陽射しが暖かくなってきた。洗濯物を干すときに季節を感じるものだ。姑が草木に水を撒く時間帯だ。案の定、姑に声をかけられる。

「仕事始めるんやてな。ええわして~、環境変わったら子ども出来やすいって言うし。」
「そうなんや。できたらええけどなあ……」

ヘルメットを被り、通勤用に購入した原付バイクにまたがる。
「まだ言うか……」
心と裏腹に青く晴れ渡る空を睨み、キーを回す。

絶対許さない

夫は両親に「子どもについて金輪際口出しするな」と告げたことで満足している様子だ。アタシは、姑のしつこさについて夫に相談することに虚しさを感じ始める。

アタシがぜんぶ悪いのかどうか、はっきりさせたい。婦人科の受診を決意し原付バイクにまたがる。北風を真正面から頬に受ける。この先のことを考えると胃が重い。

有名な産婦人科の院長の娘婿が医師を務める医院を選んだ。

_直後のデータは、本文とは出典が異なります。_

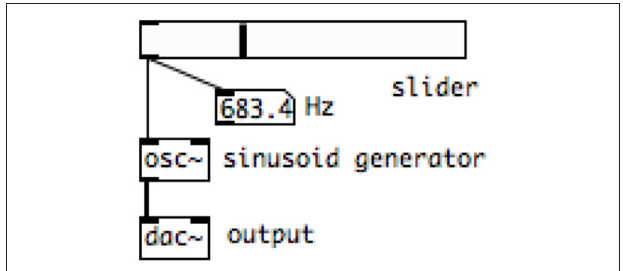
FIGURE 4 | Audio signal graph expressed in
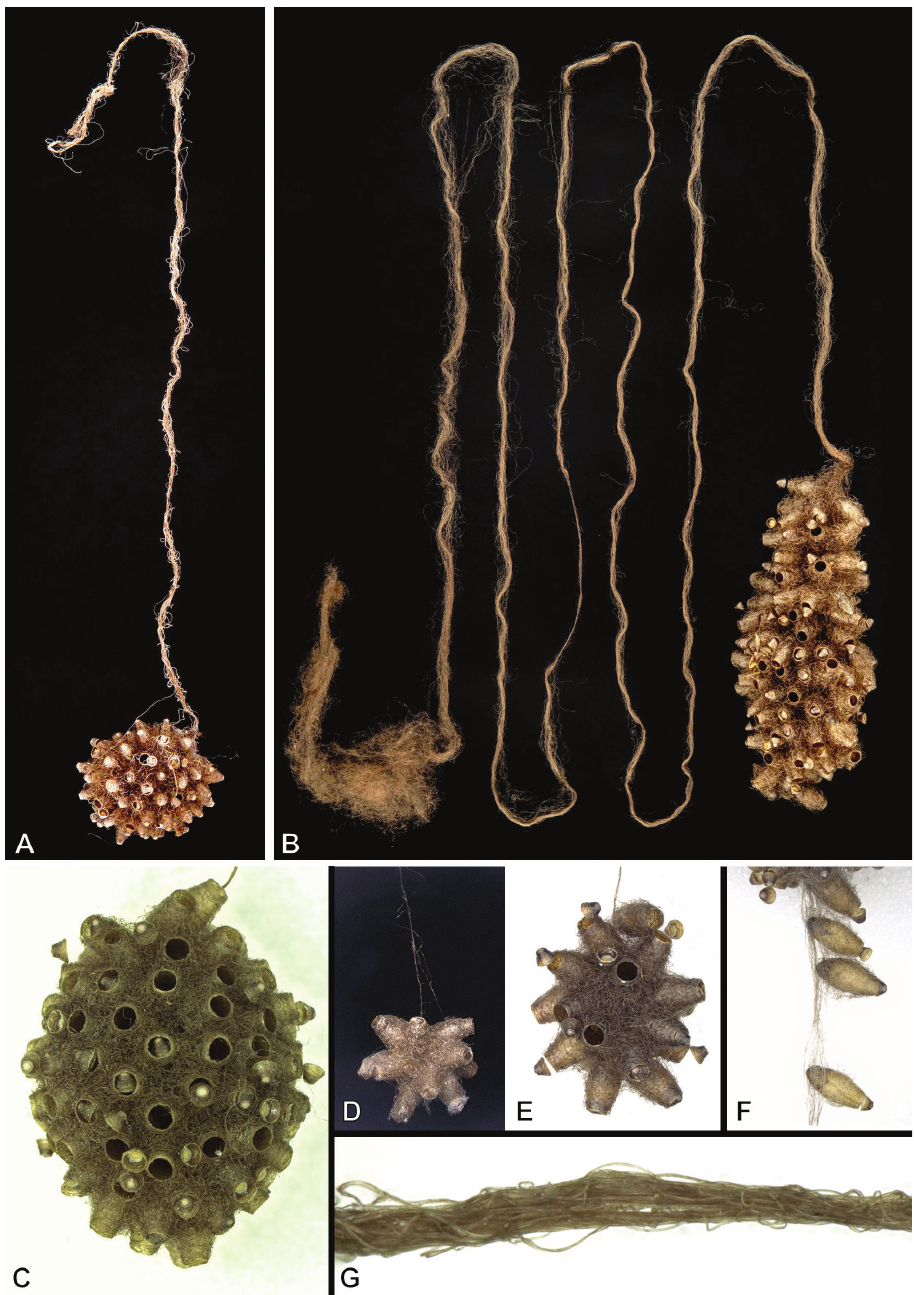
Figure 8. Cocoon masses of Meteorus stellatus sp. nov. A habitus, medium-sized B habitus, exceptionally large-sized and somewhat collapsed in an artificial condition C a medium-sized cocoon mass D, E small- sized cocoon masses F independent cocoons near a cocoon mass G a part of suspending thread, consisting of individual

産婦人科ではなくレディースクリニックを選択したのは正解かもしれない。受付も待合も妊婦でごった返していたら、平常心でいられるかどうかと案じていたが、そんなことはなかった。第一段階クリア。とはいえ、人生初の婦人科受診。やはり緊張する。

受付で「今日はどうされましたか?」と聞かれたら、きちんと答えられるだろうか。そんなことを考えながら健康保険証を提出する。「こちらへご記入ください」と問診票を渡された。初潮の時期、生理周期ほか必要事項を記入する。来院の理由欄には、震える手で「赤ちゃんができない」と書いた。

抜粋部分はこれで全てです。